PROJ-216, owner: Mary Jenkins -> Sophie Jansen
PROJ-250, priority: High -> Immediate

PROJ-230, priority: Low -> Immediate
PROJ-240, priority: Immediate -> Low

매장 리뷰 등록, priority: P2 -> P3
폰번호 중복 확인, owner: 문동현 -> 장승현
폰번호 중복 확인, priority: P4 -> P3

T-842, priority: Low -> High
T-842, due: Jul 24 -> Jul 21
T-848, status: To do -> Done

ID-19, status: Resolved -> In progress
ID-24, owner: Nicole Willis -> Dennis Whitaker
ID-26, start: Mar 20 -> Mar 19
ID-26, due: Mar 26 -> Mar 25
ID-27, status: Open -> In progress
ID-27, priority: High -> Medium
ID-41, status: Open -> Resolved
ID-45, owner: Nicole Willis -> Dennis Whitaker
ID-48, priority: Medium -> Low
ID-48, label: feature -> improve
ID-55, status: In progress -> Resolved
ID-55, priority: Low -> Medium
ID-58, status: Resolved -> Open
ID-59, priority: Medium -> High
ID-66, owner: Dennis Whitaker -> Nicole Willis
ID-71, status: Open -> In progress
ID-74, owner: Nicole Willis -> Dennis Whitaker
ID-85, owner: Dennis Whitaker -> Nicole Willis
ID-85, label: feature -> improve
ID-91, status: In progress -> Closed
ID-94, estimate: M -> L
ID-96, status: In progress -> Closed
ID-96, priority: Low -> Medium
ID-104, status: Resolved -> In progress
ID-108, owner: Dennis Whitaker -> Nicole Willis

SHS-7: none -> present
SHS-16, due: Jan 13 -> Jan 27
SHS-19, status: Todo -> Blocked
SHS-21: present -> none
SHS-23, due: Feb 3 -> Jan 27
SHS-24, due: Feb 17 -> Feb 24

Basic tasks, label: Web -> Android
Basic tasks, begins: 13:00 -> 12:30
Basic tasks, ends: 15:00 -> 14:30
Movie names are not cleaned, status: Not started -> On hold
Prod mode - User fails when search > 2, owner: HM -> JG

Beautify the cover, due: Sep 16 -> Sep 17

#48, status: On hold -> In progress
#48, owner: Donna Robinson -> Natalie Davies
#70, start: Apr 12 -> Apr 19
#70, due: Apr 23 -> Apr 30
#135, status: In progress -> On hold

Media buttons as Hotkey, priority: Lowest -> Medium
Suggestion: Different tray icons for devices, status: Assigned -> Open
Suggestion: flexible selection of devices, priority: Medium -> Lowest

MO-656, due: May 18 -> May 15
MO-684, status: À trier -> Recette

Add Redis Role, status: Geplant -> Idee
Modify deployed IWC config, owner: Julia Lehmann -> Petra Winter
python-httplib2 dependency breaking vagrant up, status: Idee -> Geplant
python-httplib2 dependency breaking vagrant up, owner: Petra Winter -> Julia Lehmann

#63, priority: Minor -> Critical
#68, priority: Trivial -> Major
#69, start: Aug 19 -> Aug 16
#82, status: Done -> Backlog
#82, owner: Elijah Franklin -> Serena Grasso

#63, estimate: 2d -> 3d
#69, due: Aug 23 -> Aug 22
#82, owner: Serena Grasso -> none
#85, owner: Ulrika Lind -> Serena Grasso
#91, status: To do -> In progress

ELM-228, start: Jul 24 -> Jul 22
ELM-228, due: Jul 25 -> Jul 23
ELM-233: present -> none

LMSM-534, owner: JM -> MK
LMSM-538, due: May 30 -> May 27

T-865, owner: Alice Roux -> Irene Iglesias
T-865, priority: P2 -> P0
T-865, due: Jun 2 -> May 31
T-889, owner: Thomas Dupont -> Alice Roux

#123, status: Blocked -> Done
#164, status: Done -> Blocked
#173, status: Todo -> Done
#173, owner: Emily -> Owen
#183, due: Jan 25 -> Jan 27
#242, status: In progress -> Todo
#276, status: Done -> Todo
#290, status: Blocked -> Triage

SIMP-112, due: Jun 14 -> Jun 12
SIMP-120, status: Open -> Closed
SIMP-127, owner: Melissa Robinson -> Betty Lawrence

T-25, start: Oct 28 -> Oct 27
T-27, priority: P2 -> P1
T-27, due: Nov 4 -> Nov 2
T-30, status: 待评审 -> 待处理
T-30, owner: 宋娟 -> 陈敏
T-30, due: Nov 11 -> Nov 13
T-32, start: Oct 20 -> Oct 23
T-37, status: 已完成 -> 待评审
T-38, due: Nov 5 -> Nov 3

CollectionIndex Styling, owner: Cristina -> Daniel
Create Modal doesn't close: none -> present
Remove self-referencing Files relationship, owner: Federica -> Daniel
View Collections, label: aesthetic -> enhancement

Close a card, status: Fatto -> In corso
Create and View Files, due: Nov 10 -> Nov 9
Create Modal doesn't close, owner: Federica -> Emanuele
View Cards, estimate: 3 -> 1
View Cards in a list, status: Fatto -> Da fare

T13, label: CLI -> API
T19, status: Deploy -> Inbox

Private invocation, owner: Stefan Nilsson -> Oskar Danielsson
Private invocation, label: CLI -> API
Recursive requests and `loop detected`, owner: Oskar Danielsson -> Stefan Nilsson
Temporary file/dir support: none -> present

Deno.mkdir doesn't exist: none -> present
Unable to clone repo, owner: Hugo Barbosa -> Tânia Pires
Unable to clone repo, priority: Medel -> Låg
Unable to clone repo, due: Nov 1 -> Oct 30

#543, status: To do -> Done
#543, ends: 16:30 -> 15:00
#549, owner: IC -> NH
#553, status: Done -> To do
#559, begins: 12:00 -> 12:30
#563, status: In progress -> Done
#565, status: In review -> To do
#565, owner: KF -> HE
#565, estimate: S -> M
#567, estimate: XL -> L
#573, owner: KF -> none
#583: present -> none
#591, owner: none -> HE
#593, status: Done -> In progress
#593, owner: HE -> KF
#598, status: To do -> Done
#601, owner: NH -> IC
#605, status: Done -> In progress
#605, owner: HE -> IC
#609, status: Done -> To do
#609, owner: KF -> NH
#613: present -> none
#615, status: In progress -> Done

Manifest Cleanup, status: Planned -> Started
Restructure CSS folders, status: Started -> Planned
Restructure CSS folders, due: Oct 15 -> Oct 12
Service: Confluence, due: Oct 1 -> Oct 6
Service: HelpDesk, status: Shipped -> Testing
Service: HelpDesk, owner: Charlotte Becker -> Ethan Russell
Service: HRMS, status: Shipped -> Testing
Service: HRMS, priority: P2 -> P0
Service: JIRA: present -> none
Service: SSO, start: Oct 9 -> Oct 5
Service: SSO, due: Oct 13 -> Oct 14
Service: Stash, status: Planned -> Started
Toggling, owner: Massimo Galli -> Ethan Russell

┄┄┄┄┄┄┄┄┄┄

What you have to do: All lines from the opening of the material through the line that contains "Beautify the cover, due: Sep 16 -> Sep 17" are to be printed exactly, with no others.

Your response:
PROJ-216, owner: Mary Jenkins -> Sophie Jansen
PROJ-250, priority: High -> Immediate

PROJ-230, priority: Low -> Immediate
PROJ-240, priority: Immediate -> Low

매장 리뷰 등록, priority: P2 -> P3
폰번호 중복 확인, owner: 문동현 -> 장승현
폰번호 중복 확인, priority: P4 -> P3

T-842, priority: Low -> High
T-842, due: Jul 24 -> Jul 21
T-848, status: To do -> Done

ID-19, status: Resolved -> In progress
ID-24, owner: Nicole Willis -> Dennis Whitaker
ID-26, start: Mar 20 -> Mar 19
ID-26, due: Mar 26 -> Mar 25
ID-27, status: Open -> In progress
ID-27, priority: High -> Medium
ID-41, status: Open -> Resolved
ID-45, owner: Nicole Willis -> Dennis Whitaker
ID-48, priority: Medium -> Low
ID-48, label: feature -> improve
ID-55, status: In progress -> Resolved
ID-55, priority: Low -> Medium
ID-58, status: Resolved -> Open
ID-59, priority: Medium -> High
ID-66, owner: Dennis Whitaker -> Nicole Willis
ID-71, status: Open -> In progress
ID-74, owner: Nicole Willis -> Dennis Whitaker
ID-85, owner: Dennis Whitaker -> Nicole Willis
ID-85, label: feature -> improve
ID-91, status: In progress -> Closed
ID-94, estimate: M -> L
ID-96, status: In progress -> Closed
ID-96, priority: Low -> Medium
ID-104, status: Resolved -> In progress
ID-108, owner: Dennis Whitaker -> Nicole Willis

SHS-7: none -> present
SHS-16, due: Jan 13 -> Jan 27
SHS-19, status: Todo -> Blocked
SHS-21: present -> none
SHS-23, due: Feb 3 -> Jan 27
SHS-24, due: Feb 17 -> Feb 24

Basic tasks, label: Web -> Android
Basic tasks, begins: 13:00 -> 12:30
Basic tasks, ends: 15:00 -> 14:30
Movie names are not cleaned, status: Not started -> On hold
Prod mode - User fails when search > 2, owner: HM -> JG

Beautify the cover, due: Sep 16 -> Sep 17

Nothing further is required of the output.